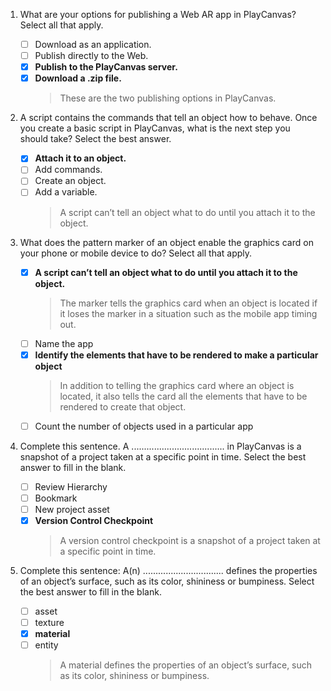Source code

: 1. What are your options for publishing a Web AR app in PlayCanvas? Select all that apply.

   - [ ] Download as an application.
   - [ ] Publish directly to the Web.
   - [x] **Publish to the PlayCanvas server.**
   - [x] **Download a .zip file.**
     > These are the two publishing options in PlayCanvas.

2. A script contains the commands that tell an object how to behave. Once you create a basic script in PlayCanvas, what is the next step you should take? Select the best answer.

   - [x] **Attach it to an object.**
   - [ ] Add commands.
   - [ ] Create an object.
   - [ ] Add a variable.
     > A script can’t tell an object what to do until you attach it to the object.

3. What does the pattern marker of an object enable the graphics card on your phone or mobile device to do? Select all that apply.

   - [x] **A script can’t tell an object what to do until you attach it to the object.**
     > The marker tells the graphics card when an object is located if it loses the marker in a situation such as the mobile app timing out.
   - [ ] Name the app
   - [x] **Identify the elements that have to be rendered to make a particular object**
     > In addition to telling the graphics card where an object is located, it also tells the card all the elements that have to be rendered to create that object.
   - [ ] Count the number of objects used in a particular app

4. Complete this sentence. A ..................................... in PlayCanvas is a snapshot of a project taken at a specific point in time. Select the best answer to fill in the blank.

   - [ ] Review Hierarchy
   - [ ] Bookmark
   - [ ] New project asset
   - [x] **Version Control Checkpoint**
     > A version control checkpoint is a snapshot of a project taken at a specific point in time.

5. Complete this sentence: A(n) ................................ defines the properties of an object’s surface, such as its color, shininess or bumpiness. Select the best answer to fill in the blank.
   - [ ] asset
   - [ ] texture
   - [x] **material**
   - [ ] entity
     > A material defines the properties of an object’s surface, such as its color, shininess or bumpiness.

========================================================================

EXERCISE DETAILS
Only the lines from where the data begins to the line with "- [ ] Add a variable.", both of them included, should be reproduced word for word; no pictures.

TASK ANSWER
Source code

: 1. What are your options for publishing a Web AR app in PlayCanvas? Select all that apply.

   - [ ] Download as an application.
   - [ ] Publish directly to the Web.
   - [x] **Publish to the PlayCanvas server.**
   - [x] **Download a .zip file.**
     > These are the two publishing options in PlayCanvas.

2. A script contains the commands that tell an object how to behave. Once you create a basic script in PlayCanvas, what is the next step you should take? Select the best answer.

   - [x] **Attach it to an object.**
   - [ ] Add commands.
   - [ ] Create an object.
   - [ ] Add a variable.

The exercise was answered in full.